▸ **Required work**: Count each line below that has the word "Responses" in it, and give only the total.
Dataset excerpts Block Start
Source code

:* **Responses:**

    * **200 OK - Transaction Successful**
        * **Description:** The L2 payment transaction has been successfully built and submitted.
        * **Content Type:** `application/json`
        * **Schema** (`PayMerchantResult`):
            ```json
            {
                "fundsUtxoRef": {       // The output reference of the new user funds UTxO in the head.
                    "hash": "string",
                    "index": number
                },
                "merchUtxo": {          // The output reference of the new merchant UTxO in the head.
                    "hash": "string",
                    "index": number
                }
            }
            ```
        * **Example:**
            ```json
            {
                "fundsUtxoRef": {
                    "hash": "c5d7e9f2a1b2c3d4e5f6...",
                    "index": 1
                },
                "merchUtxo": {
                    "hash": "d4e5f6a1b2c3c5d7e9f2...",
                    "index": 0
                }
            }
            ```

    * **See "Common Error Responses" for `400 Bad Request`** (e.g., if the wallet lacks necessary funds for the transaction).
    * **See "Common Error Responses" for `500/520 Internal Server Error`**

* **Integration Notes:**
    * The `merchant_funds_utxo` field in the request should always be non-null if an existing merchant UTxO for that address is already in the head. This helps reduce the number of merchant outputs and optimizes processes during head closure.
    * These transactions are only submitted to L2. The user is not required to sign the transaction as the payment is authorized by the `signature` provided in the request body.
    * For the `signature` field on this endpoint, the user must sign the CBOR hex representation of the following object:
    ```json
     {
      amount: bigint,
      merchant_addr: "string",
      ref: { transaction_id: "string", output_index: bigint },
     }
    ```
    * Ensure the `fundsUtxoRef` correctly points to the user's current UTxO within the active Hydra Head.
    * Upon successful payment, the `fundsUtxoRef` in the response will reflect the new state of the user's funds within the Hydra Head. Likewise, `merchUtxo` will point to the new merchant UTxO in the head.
Dataset excerpts Block End
Dataset excerpts Block Start
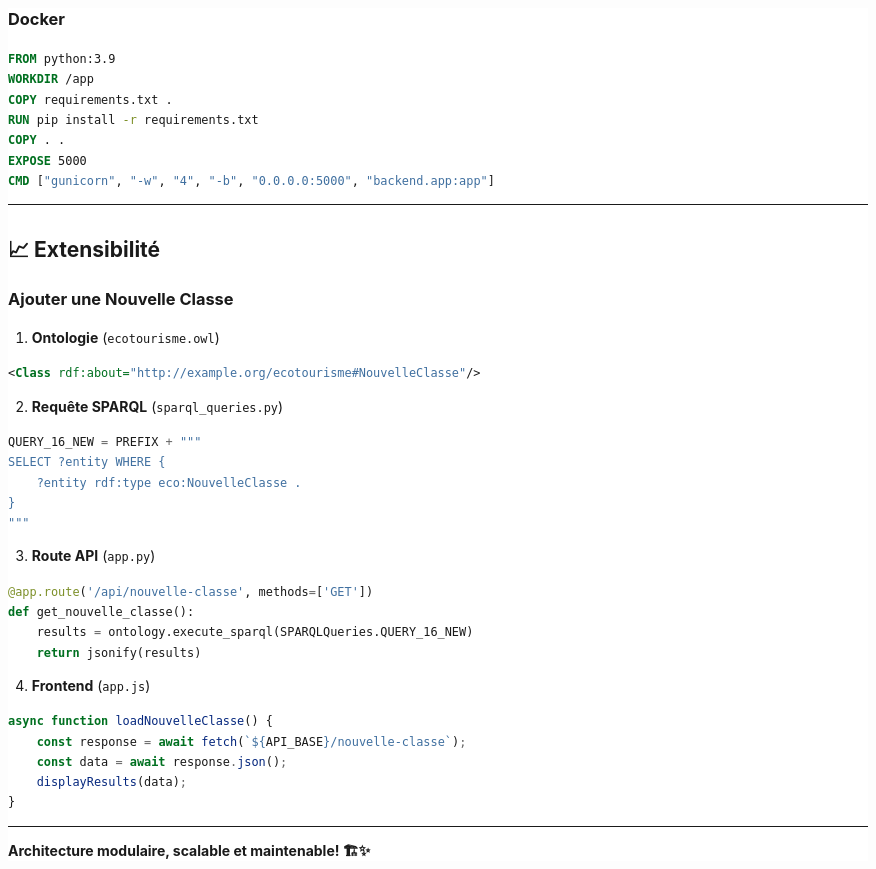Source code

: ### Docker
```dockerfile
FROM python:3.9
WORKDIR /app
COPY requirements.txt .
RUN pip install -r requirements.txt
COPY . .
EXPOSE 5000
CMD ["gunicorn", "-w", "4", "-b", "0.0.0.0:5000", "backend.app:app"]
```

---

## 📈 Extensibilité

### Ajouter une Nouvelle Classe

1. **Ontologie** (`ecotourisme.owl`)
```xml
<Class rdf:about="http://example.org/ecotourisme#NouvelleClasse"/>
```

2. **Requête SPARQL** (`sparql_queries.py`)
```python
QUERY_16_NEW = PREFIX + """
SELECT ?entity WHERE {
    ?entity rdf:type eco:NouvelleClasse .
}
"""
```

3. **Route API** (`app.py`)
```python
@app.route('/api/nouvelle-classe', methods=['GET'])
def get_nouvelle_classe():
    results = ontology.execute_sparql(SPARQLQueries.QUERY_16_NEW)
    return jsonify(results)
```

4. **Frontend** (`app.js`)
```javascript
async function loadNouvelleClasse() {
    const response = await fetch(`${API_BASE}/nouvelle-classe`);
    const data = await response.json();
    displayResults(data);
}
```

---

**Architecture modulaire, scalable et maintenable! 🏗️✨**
Dataset excerpts Block End
▸ **Task result**: 3